## REQUISITOS DO EXERCÍCIO
Resuma em duas frases, por favor, a crónica de opinião sobre os deputados do PS e o ministro Santos Pereira.

## EXTRATO PARA LEITURA
------------------------------------------------------------
Opinião
A esquina do Rio
Eu não quero lançar suspeitas vãs, mas acho uma extraordinária coincidência que logo a seguir a um convívio, em jeito de almoço, ocorrido em Lisboa, entre José Sócrates e alguns dos seus fiéis
Coincidências
Eu não quero lançar suspeitas vãs, mas acho uma extraordinária coincidência que logo a seguir a um convívio, em jeito de almoço, ocorrido em Lisboa, entre José Sócrates e alguns dos seus fiéis, um grupo de deputados do PS, considerados muito próximos do ex-primeiro-ministro, tenha avançado com um pedido de fiscalização sucessiva do Orçamento, por iniciativa individual e à revelia do grupo parlamentar socialista. Mais curioso ainda é que, até ao momento em que escrevo, a direcção desse grupo parlamentar continue silenciosa sobre o tema, que aliás em termos práticos ilustra a vontade de sectores do PS romperem com o acordo que subscreveram com a troika - retomando assim o que era o desejo profundo imposto por Sócrates na sua obstinação de não reconhecer a realidade. Esta iniciativa de alguns deputados, que se esconde debaixo de uma candura do direito constitucional, é, no fundo, apenas uma manobra de baixa política. De uma assentada cria-se um bloco interno, organizado, a demarcar-se de todas as medidas de austeridade, sem, evidentemente, propor nenhuma alternativa. Ali estão os suspeitos do costume - Vitalino Canas, Alberto Costa, Fernando Serrasqueiro, o sempre fiel José Lello e o iluminadíssimo Sérgio Sousa Pinto, entre outros. Tudo isto acontece ao mesmo tempo que Teixeira dos Santos, de regresso à Universidade, admite, contrariando o pensamento de Sócrates, que a ajuda externa devia ter sido pedida logo em 2010 e reconhece que não existe alternativa ao que está a ser feito. Ouvimos isto e ficamos a ver os pândegos do costume, que levaram o País ao estado onde está, a dizerem alto e bom som que querem que as coisas piorem ainda mais e que nada se faça para resolver os problemas que existem - esse é o sentido único da iniciativa dos apaniguados socráticos. De Seguro e Zorrinho não se sabe o que pensam nem o que dizem. Estão encolhidos a um canto a ver se passam na chuva sem se molharem.
Gastromia
Em honra ao ministro Santos Pereira, esta semana não falo de petiscos. Fico-me pelos seus pastéis de nata e pelo frango no churrasco - que de um dia para o outro se tornaram na chave para o desenvolvimento da economia portuguesa. É pena que o Santos Pereira ainda não tivesse saído da casca quando no ano passado houve a votação das maravilhas da gastronomia portuguesa - outros resultados teriam certamente surgido. Mas adiante: o cómico caso dos pastéis de nata a servirem de sobremesa ao frango só revela que este ministro é mais rápido a lançar uma piada do que a anunciar medidas concretas. Se num qualquer cidadão isto se aceita, num ministro da Economia já não. Dizem-me que o homem aterrou num Ministério onde, em vez de uma equipa, lhe puseram ao colo um saco de gatos. Tudo isto pode ser verdade, mas não explica a tentação de Santos Pereira pela metáfora. Esta semana - dizem-me que apesar dele - foi fechado o acordo de concertação social. É melhor notícia que o sururu pasteleiro.
------------------------------------------------------------
## ITENS LISTADOS
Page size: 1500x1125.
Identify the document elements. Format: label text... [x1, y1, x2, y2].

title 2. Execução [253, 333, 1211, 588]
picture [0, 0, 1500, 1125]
------------------------------------------------------------
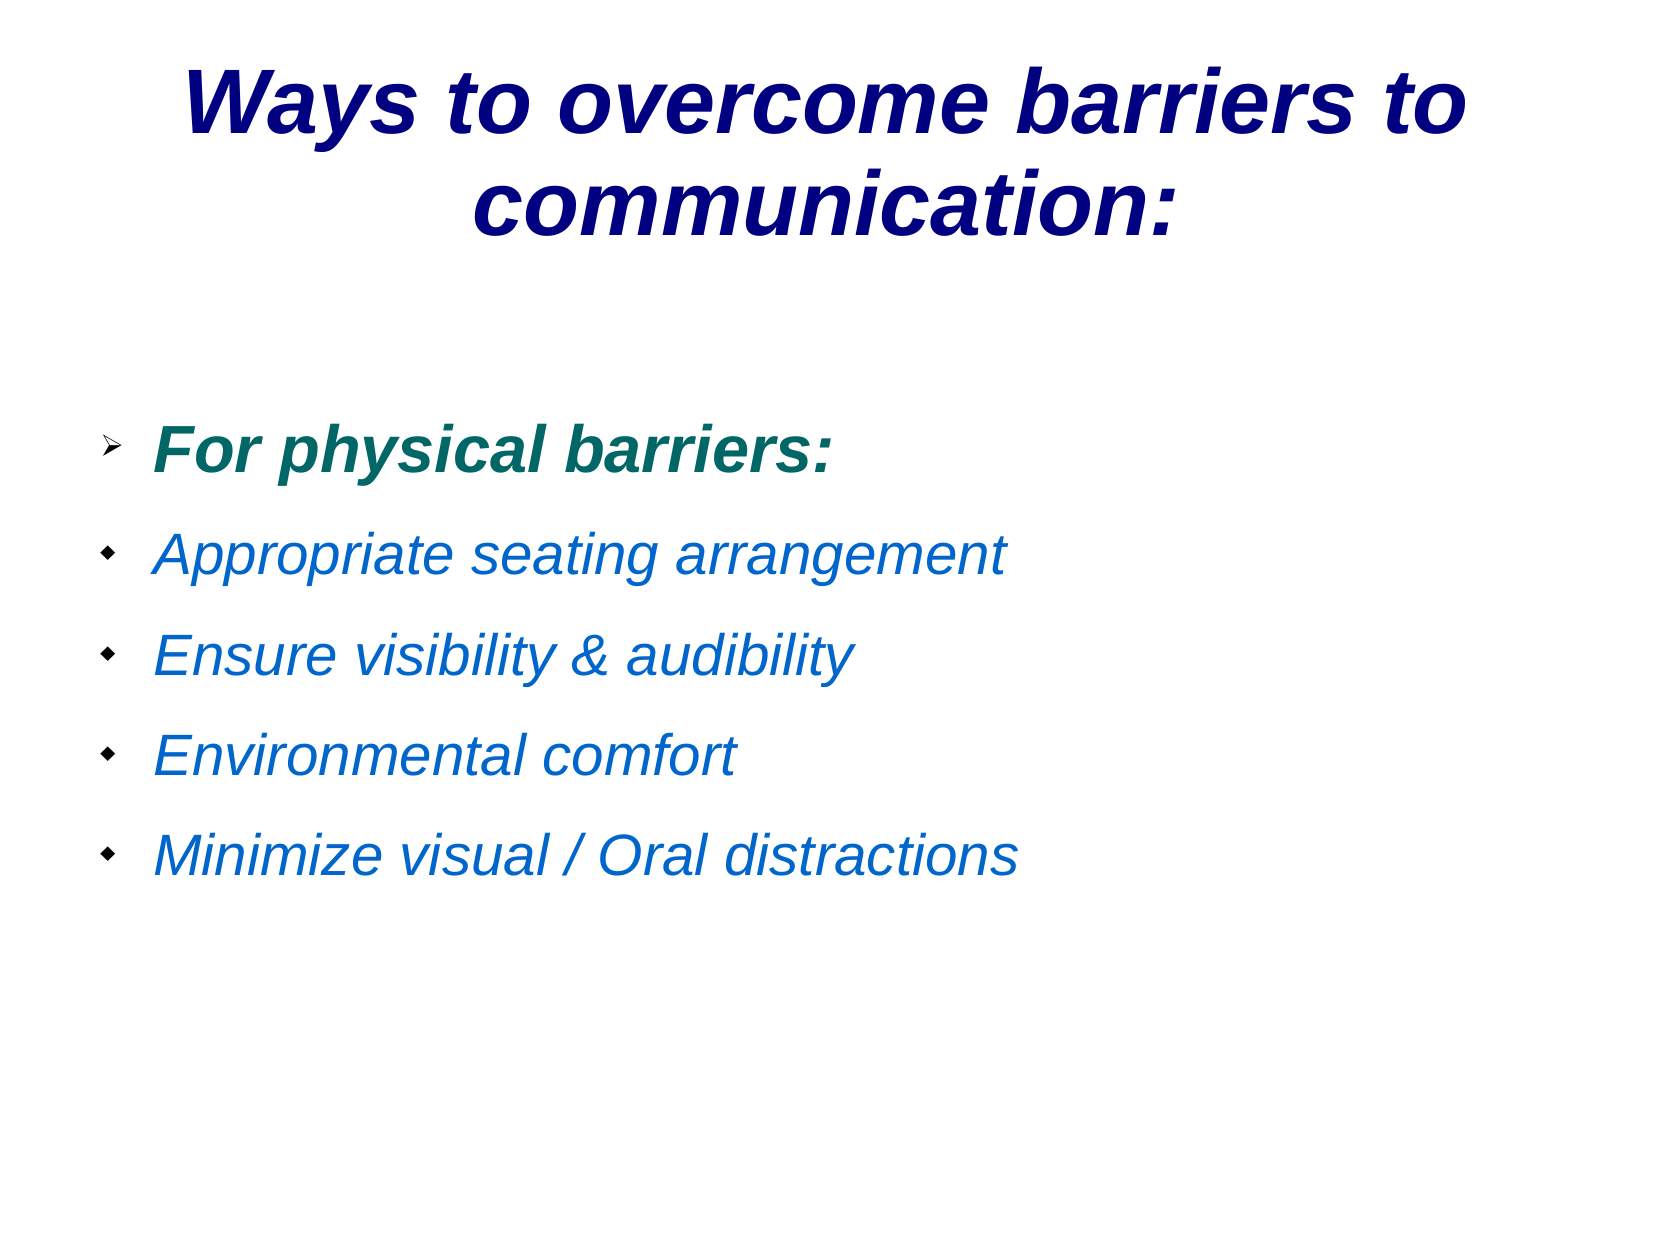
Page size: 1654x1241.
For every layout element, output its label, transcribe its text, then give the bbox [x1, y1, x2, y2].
------------------------------------------------------------
## RESULTADO DO EXERCÍCIO
Logo após um almoço em Lisboa com José Sócrates, um grupo de deputados do PS próximos do ex-primeiro-ministro pediu a fiscalização sucessiva do Orçamento à revelia do grupo parlamentar socialista. A crónica considera essa iniciativa uma manobra de baixa política para se demarcarem da austeridade sem propor alternativa, e critica o ministro da Economia, Santos Pereira, por ser mais rápido a lançar piadas, como a dos pastéis de nata e do frango, do que a anunciar medidas concretas.